In the Common Agricultural Policy (CAP), the EU Member States define policies for the European agricultural market. The total budget for the years 2021 - 2027 is EUR 391.4 billion. A large part of this budget is invested in subsidies to farmers. To control that the conditions for subsidies are fulfilled, the EU Member States need to collect data on the crops grown on a parcel level. For this, the European Commission advised the Member States to make use of satellite imagery and automatically analyse the imagery with machine learning. Moreover, the automated crop classification can enhance the efficiency for farmers regarding documentation duties.
The automation of crop classification and agricultural land localization requires the use of earth observation and remote sensing methods and data. Several open source data (e.g. from the European Space Agency's Sentinel satellites) can be used to create an appropriate training data set.
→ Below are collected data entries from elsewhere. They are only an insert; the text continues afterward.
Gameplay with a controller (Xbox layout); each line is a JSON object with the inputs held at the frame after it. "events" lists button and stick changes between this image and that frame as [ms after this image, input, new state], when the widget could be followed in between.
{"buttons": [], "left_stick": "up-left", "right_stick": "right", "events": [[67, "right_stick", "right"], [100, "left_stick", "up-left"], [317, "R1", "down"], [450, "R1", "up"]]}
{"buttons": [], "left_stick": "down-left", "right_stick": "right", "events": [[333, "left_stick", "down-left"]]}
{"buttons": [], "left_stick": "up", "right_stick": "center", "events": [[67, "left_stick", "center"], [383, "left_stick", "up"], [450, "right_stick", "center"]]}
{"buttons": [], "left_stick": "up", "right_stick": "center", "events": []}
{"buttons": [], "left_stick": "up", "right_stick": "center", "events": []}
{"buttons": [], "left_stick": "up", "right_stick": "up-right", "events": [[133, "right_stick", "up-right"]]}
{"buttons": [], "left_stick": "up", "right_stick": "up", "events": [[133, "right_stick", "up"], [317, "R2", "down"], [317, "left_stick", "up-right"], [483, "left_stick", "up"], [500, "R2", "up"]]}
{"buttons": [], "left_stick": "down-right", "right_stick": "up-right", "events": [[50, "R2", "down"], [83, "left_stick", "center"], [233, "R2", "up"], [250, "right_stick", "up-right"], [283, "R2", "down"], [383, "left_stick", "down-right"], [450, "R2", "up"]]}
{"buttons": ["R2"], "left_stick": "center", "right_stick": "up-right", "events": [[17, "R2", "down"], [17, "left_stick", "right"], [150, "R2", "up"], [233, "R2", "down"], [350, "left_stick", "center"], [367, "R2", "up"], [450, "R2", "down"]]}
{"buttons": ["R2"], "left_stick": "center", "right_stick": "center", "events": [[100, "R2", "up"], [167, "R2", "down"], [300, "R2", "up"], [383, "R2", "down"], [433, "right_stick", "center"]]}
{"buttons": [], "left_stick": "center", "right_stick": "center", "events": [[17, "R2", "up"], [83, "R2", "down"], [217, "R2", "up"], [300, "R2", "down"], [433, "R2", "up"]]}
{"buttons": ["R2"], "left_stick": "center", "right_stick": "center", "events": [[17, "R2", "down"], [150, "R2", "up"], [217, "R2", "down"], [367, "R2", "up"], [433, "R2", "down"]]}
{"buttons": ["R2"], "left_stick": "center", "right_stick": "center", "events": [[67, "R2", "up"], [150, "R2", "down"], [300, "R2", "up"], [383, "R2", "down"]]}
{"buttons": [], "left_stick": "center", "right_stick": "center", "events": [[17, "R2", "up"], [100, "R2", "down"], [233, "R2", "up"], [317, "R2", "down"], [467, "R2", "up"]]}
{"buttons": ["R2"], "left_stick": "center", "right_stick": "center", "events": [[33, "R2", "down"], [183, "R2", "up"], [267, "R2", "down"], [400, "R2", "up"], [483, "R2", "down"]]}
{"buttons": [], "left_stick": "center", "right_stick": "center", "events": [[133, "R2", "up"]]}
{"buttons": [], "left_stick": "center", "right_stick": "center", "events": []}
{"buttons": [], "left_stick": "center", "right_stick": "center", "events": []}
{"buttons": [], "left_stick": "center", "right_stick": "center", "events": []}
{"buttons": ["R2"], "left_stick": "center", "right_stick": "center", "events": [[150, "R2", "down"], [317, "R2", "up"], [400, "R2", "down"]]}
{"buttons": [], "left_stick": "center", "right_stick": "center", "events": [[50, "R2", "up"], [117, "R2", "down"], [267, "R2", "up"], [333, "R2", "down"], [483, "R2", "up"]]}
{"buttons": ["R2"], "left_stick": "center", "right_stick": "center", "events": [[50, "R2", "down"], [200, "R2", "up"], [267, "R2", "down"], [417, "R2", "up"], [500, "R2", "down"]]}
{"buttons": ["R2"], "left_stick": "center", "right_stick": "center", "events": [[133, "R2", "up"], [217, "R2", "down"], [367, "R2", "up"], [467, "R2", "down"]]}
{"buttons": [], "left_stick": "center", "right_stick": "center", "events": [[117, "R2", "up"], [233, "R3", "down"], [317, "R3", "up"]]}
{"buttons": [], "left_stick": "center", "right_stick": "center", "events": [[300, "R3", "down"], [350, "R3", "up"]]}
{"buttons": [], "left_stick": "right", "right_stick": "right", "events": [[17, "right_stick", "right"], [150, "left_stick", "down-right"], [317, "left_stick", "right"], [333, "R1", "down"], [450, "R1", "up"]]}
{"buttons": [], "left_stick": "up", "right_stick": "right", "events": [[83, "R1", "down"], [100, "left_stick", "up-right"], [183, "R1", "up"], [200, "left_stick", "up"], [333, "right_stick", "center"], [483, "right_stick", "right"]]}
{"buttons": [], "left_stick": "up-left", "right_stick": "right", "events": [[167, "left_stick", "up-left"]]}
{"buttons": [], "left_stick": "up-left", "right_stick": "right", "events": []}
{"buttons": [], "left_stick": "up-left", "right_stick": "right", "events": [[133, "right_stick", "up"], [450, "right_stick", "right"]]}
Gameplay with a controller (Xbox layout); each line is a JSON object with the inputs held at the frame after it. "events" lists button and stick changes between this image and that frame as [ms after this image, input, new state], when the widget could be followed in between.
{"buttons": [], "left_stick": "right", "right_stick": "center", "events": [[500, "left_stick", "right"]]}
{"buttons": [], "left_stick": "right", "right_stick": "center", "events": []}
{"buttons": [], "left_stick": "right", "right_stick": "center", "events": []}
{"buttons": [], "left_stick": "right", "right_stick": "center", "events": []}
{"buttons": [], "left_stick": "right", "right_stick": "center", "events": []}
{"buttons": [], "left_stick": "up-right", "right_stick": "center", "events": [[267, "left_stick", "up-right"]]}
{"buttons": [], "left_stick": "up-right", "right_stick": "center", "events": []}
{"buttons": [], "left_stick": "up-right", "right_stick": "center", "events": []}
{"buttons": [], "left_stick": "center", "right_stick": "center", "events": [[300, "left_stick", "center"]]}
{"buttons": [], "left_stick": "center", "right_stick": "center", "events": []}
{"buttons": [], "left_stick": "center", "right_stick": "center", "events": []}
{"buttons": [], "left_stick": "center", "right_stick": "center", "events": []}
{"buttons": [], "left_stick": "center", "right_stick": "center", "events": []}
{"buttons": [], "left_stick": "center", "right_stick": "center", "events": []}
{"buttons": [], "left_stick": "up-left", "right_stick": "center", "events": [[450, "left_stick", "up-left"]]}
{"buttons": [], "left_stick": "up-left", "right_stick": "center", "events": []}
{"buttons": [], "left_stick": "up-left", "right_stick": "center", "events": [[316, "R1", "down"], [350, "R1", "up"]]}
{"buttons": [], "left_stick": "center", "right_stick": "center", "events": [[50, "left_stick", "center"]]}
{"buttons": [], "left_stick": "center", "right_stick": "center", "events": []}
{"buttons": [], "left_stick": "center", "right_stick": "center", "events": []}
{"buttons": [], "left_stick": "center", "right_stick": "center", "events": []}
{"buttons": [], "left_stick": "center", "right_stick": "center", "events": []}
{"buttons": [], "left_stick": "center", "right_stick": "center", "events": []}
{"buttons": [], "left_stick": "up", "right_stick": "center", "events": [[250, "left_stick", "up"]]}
This should be the main task before developing a machine learning model, because it requires a large and diverse data set, which covers all possible crop types and growth phases as well as labeled other vegetation types.
To extract the relevant information from the satellite data, the machine learning model needs to process the labeled satellite data and should be able to recognize patterns, such as different colours or growth levels of the monitored agricultural land.
Open source data sets, such as the data from ESA's Sentinel-1 and Sentinel-2 program, provide optical and radar satellite data, which can be used as training data, where the different crop types have to be labeled.
The machine learning model can classify the crop types by implementing image segmentation and classification algorithms, which are normally convolutional neural networks (CNN), such as a U-Net or Mask R-CNN architectures. They can detect differences in color and growth height of the crops and other vegetations in the optical and radar spectrum and classify on this basis the crop types as well as borders between different acres and forests.
To be able to extract additional information from different growth phases, a time series observation of satellite imagery could be applied, e.g. in the form of pixel-set encoders and temporal self-attention.